Los avisadores nocturnos

Por Agustín Cabrera Perdomo

Cuando la noche con sus sombras y misterios desdibujaba poco a poco el contorno de las blancas casas de Tinajo, en algún lugar elegido por el destino, comenzaban a congregarse algunos vecinos con la intención de salir a comunicar al resto de sus paisanos la mala nueva de que alguien, en la noche o el día anterior había pasado a mejor vida.


De dos en dos salían animosos aquellos mensajeros de la muerte casi siempre armados con palos o recias latas de pastores y se desplegaban por caminos y veredas para llevar hasta la última casa del pueblo su triste mensaje de dolor. Con aquellos garrotes que previsoramente llevaban para amedrentar a perros y posibles espíritus errantes, ejercían su labor aporreando puertas y ventanas, despertando con el consabido sobresalto a los habitantes que ya a esas horas se hallaban soñando con los angelitos. Después de los avisos dados de forma tan peculiar, se aguardaba la contesta y si no llegaba, a voz en grito comunicaban las referencias del infortunado fallecido.
A medida que avanzaba la noche, los entonaciones de los recaderos crecían en la misma proporción que lo hacían los golpes en las puertas y aquella inesperada y desproporcionada mensajería, rasgaba el húmedo silencio de la madrugada provocando en los pacientes moradores -a pesar de estar más o menos acostumbrados-, enormes sobresaltos que hacían que sus corazones se desbocaran sin tino y a un trís de salírseles por la boca. Después del por otra parte esperado susto; el dueño de la casa, persignándose con un gesto nervioso, mascullaba entre dientes: ¡Que Dios le halla perdonado!, creo que refiriéndose al difunto naturalmente.

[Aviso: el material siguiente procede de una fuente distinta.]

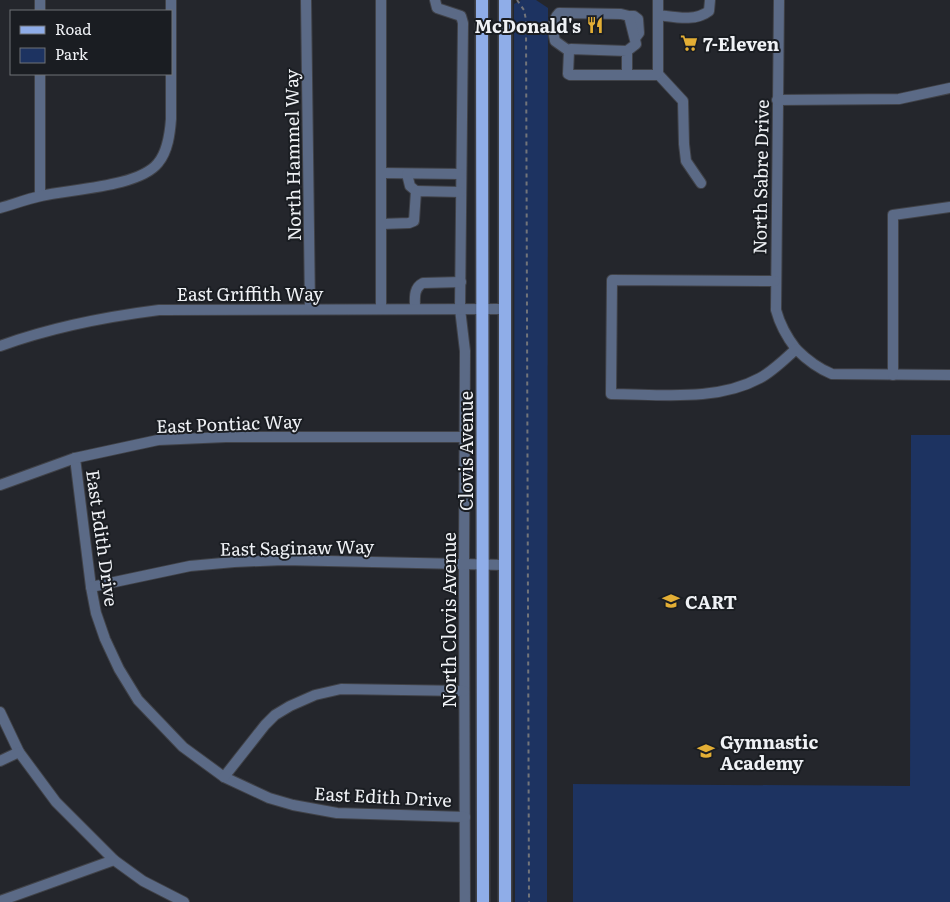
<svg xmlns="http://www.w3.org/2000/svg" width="950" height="902" viewBox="0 0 950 902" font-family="Literata,serif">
<rect width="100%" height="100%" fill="#24262c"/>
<g fill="#1d3361">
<path d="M521,0H536L548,8L547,902H515L514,4Z"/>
<path d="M911,435H950V902H573V784L910,786Z"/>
</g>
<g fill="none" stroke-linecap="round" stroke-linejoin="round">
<g stroke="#404248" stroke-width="12">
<g id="minor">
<path d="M306,0L310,309"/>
<path d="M435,0L437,8L461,16L463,23L460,309L465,351L464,564L465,902"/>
<path d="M779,0L776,310C780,325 786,336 796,349"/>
<path d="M40,11V0"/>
<path d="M658,15C675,17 695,22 709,11L710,0"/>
<path d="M629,16H634L638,19L639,33L636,37"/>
<path d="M569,51L555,41C553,32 551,21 559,13L621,14L629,16L636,44L627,51"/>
<path d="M658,74L683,101L684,144L686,161L701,183"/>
<path d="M627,75V51L571,49L569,51L568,74L570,75H656L658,74V0"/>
<path d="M777,100L899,99L950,88"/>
<path d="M381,173L461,174"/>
<path d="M407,174L410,186L416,191"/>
<path d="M40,196V74"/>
<path d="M0,208C14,204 27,199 41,196C71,189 139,187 158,163C168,151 170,133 171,119V0"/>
<path d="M381,224L409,223L414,221L416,191L461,192"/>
<path d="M775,281L612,280L611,394C660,394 716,402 760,378C773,371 785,359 796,349C807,360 817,368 832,374L950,375"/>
<path d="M381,309V0"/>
<path d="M415,309C415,299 413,288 423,283L461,282"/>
<path d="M0,346C52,327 104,317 159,310L505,309"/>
<path d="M893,375V215L950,207"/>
<path d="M75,458L91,587L96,613L105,639L119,669L138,700L183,747L224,777L269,798L293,805L337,813L465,817"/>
<path d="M0,485L75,458L158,440L226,437H465"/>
<path d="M91,587L190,566L234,562L284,560L505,565"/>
<path d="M0,712L19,752L56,802L114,860"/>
<path d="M0,761L19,752"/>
<path d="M224,777L265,725L275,715L290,706L315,695L341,689L464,691"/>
<path d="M0,901L114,860L143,881L184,902"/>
</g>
</g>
<g stroke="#404248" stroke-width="15">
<g id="major">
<path d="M482,0L483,902"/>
<path d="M505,0V902"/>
</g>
</g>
<path stroke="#72747a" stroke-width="2" stroke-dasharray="4 4" stroke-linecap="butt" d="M517,0L524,10L526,20L529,902"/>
<use href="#minor" stroke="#5b6a86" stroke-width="10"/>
<use href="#major" stroke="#8fade8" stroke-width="12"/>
</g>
<defs>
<g id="restaurant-bare" transform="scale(1.35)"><path d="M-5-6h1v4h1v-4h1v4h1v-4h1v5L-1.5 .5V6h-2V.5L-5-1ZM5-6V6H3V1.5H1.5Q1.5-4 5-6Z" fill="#e3ae35" stroke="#1a1d22" stroke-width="2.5" paint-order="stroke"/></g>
<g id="supermarket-bare" transform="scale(1.35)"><path d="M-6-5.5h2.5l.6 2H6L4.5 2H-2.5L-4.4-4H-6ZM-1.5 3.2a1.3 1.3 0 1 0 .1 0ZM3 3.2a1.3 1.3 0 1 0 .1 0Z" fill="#e3ae35" stroke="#1a1d22" stroke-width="2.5" paint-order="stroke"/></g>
<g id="school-bare" transform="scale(1.35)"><path d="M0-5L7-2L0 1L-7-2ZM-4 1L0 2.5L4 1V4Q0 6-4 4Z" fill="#e3ae35" stroke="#1a1d22" stroke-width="2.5" paint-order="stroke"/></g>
</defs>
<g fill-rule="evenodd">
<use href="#restaurant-bare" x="595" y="25"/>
<use href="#supermarket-bare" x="689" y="43"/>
<use href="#school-bare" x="671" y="601"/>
<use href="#school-bare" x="706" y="751"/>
</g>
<g text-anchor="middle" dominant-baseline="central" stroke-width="4" stroke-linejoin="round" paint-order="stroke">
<g font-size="18" font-weight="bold" fill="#eff1f5" stroke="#1a1d22" text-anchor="start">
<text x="581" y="25" text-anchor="end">McDonald's</text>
<text x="703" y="43">7-Eleven</text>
<text x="685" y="601">CART</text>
<text x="720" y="741">Gymnastic<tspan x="720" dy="21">Academy</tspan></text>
</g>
<g font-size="18" fill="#eff1f5" stroke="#1a1d22">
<text transform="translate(292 155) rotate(-91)">North Hammel Way</text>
<text transform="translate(760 177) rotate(-89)">North Sabre Drive</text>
<text x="250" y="293">East Griffith Way</text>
<text transform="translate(229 423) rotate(-2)">East Pontiac Way</text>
<text transform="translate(465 451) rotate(-90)">Clovis Avenue</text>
<text transform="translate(103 538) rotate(82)">East Edith Drive</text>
<text transform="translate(297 547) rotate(-1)">East Saginaw Way</text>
<text transform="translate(448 620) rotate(-90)">North Clovis Avenue</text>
<text transform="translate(383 796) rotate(3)">East Edith Drive</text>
</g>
</g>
<rect x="10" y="10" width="162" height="65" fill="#1a1d22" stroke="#6f7276"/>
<rect x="20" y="26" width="25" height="8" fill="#8fade8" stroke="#6f7276"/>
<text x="55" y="35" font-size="15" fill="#eff1f5">Road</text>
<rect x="20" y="48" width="25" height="15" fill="#1d3361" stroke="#6f7276"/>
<text x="55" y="60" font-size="15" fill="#eff1f5">Park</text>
</svg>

Para el familiaje menudo que dormíamos en las habitaciones que daban al camino, la incertidumbre que nos producía aquel acontecimiento inaudito, se prolongaba algo más, ya que al mirar temblando de miedo y frió por las rendijas de las ventanas; seguíamos la retirada de aquellas tambaleantes sombras que nuestra imaginación desbordada agrandaba y convertía en seres venidos de sabe Dios donde.

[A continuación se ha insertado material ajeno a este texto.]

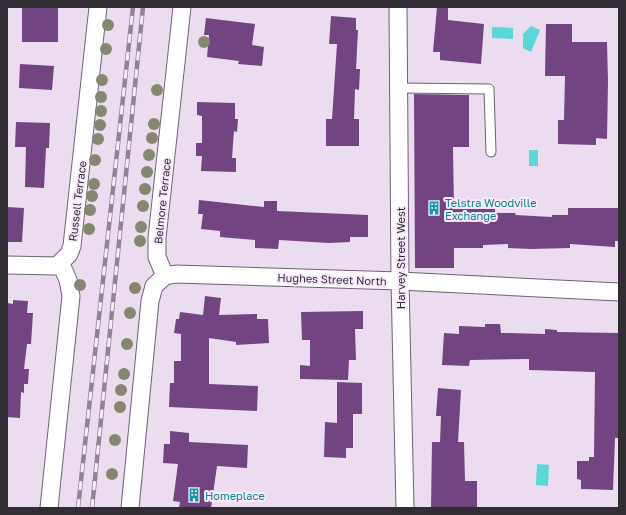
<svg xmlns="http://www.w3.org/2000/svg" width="626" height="515" font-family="'Golos Text',sans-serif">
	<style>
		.water { fill: #5bd7d9 }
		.building { fill: #724481 }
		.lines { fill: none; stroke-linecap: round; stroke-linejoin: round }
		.lane-casing { stroke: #6f6274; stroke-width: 11 }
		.street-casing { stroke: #6f6274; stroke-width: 19 }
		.lane { stroke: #fff; stroke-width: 9 }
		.street { stroke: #fff; stroke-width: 17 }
		.rail-casing { stroke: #8f8592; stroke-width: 4.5 }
		.rail { stroke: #f8e9fd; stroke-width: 3; stroke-dasharray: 9; stroke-linecap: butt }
		.tree { fill: #85876f }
		.labels { text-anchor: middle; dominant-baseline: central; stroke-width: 4; stroke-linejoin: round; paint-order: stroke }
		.street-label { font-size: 11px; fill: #322d34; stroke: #f8e9fd }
		.culture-label { font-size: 11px; fill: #0d838f; stroke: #f8e9fd; text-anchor: start }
	</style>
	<rect width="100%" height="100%" fill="#ebdcf0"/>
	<path class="water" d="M531,26L540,30L531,52L523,48V34Z
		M492,27L513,28V39L492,38Z
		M529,150H538V166H529Z
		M537,464L549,465L548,486L536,485Z"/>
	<path class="building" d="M437,7H448V20L484,24L481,64L440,60V52H433Z
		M22,8H58V42H22Z
		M331,16L356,18V30H358L356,69H360L359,90L355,89L354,119H359V146H326V119H332L337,44H329Z
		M206,18L255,24L252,45L264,47L262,66L238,64L239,61L207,57L209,35H204Z
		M546,24H572V42H607L608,82L607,139L596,138V145L558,144V120H564L565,76H545Z
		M20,64L54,66L52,90L19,88Z
		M414,94L469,95V147H453L454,209H495V213H516L515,215L552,217V215H568V208H619V241H615V247L570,244V248L531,249L508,248V244L483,245V248H454V268H415Z
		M197,102L235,103V119H238L237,132L234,131L232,158H236V172L201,171L202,156H196V143H202V116L197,115Z
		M16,122L50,123L49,148H46L44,188L25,187L26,147H15Z
		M199,200L264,207V201H277V211L368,215V237H350V242L329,243L279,240L278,249L255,248V240L220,237V231L201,229L203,214H198Z
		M7,207L24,208L22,242H7Z
		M205,296L221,298L219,315L257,314V319H268L269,343L236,345V342L209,338V384L258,386L257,411L169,407L170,383H174V361H181V334L174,333L176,319H179L180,312L203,315Z
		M13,300L28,301L27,313H33L31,344H27L24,369H29L28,384H24V393L21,392L20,418L7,417V303L13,304Z
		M363,311V329H355L356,360H349L348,380L300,379V365L310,366V340H302L301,312Z
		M485,324H500L501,333H506L545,334V329L557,330V332L619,333V366H618L619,438H615L613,490L581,489V480L577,479V461H589V457H594L595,372L529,370V359L470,360L469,366L442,365L444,333L459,334V326L485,327Z
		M337,382L362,383V414H353V448H346V458L324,457L325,422L337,423Z
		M438,388L461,390L458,442H464L465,481H477V508H431L432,442H440L441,416H436Z
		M170,431L189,433V442L248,445L247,468L217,466L211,508H179L180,502L173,501L178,464L163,463L164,444H170Z"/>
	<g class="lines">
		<g class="lane-casing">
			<path id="lane" d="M399,88L489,89L491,152"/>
		</g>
		<g class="street-casing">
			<path id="street" d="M398,7L400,281L405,508
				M7,265L57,266L69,254L72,246L98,7
				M165,276L176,274L400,281L619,292
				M165,276L157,257V238L182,7
				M49,508L71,296L68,280L61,264
				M130,508L150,301L154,286L165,276"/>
		</g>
		<use href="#lane" class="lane"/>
		<use href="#street" class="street"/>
		<g class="rail-casing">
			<path id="rail" d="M78,508L133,7
				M92,508L143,7"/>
		</g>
		<use href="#rail" class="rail"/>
	</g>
	<g class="tree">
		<circle cx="108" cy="25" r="6"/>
		<circle cx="204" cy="42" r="6"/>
		<circle cx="106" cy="49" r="6"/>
		<circle cx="102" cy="80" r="6"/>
		<circle cx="157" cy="90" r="6"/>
		<circle cx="101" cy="97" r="6"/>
		<circle cx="101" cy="111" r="6"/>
		<circle cx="154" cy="124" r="6"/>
		<circle cx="100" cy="125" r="6"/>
		<circle cx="152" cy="138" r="6"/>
		<circle cx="98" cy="139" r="6"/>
		<circle cx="149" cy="155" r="6"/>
		<circle cx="95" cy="160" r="6"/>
		<circle cx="147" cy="172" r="6"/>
		<circle cx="94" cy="184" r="6"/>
		<circle cx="145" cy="189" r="6"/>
		<circle cx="92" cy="196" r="6"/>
		<circle cx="143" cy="206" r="6"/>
		<circle cx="90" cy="210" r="6"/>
		<circle cx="141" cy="227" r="6"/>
		<circle cx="89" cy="229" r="6"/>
		<circle cx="140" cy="241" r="6"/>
		<circle cx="80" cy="285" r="6"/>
		<circle cx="135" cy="288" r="6"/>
		<circle cx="130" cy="313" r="6"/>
		<circle cx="127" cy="344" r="6"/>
		<circle cx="124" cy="374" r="6"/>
		<circle cx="121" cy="390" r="6"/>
		<circle cx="120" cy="407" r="6"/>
		<circle cx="115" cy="440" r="6"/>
		<circle cx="112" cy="474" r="6"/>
	</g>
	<defs>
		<g id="building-bare" transform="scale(1.08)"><path d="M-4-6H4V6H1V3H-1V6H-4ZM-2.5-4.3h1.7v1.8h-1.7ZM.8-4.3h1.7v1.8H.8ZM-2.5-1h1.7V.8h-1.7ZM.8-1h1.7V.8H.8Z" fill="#0f9aa8" stroke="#f8e9fd" stroke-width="2.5" paint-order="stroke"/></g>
	</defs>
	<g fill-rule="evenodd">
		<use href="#building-bare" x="434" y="208"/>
		<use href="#building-bare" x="194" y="495"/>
	</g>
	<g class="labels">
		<g class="street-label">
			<text transform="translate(77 201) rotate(-83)">Russell Terrace</text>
			<text transform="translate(162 201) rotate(-84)">Belmore Terrace</text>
			<text transform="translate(400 258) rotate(-90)">Harvey Street West</text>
			<text transform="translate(332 279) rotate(2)">Hughes Street North</text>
		</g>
		<g class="culture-label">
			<text x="445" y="202">Telstra Woodville<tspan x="445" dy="13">Exchange</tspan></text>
			<text x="205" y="495">Homeplace</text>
		</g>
	</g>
	<rect width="626" height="515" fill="none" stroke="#322d34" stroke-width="16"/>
</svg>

Cuando repuestos del primer sobresalto, intentábamos aguzar el oído con la intención de recordar al día siguiente quien había sido el infortunado mortal al que la Parca había elegido esa noche, solo llegábamos a percibir un confuso fárrago totalmente indescifrable que se alejaba por el camino y apagado a su vez, por el aullido del viento al pasar entre las tuneras retorcidas del cercado y el ladrar desesperado de todos los perros de los contornos.
Aquellas violentas interrupciones del descanso y el sueño, fueron costumbre por estos pagos hasta no hace muchos años y, aunque no soy partidario de que las costumbres se olviden o se pierdan; ésta concretamente, creo que estará mejor en el recuerdo intimo de los que la sufrimos, o en el Cementerio de las Costumbres Perdidas y quede allí guardada para siempre o en la memoria de la sabiduría popular.
No sería justo terminar este recuerdo escrito, dando la impresión que los integrantes de aquel servicio de emisarios de óbitos y exequias fueran a desempeñar su cívica y humanitaria labor, afectados por los vapores de los sulfurados caldos del lugar, hecho que podría dar a entender esta narración al describir la facilidad con que aquellos voluntarios mensajeros perdían el control sobre el vigor que daban al palo avisador sobre las precarias carpinterías de las casas tinajeras.
La mayoría fueron sin duda, solidarias gentes de buena fe, que haciendo el enorme sacrificio que suponía el andar toda la noche avisando infortunios, pensaban del mismo modo y que algún día les sería devuelto el favor de la misma manera. Pero no, las cosas han cambiado mucho desde entonces.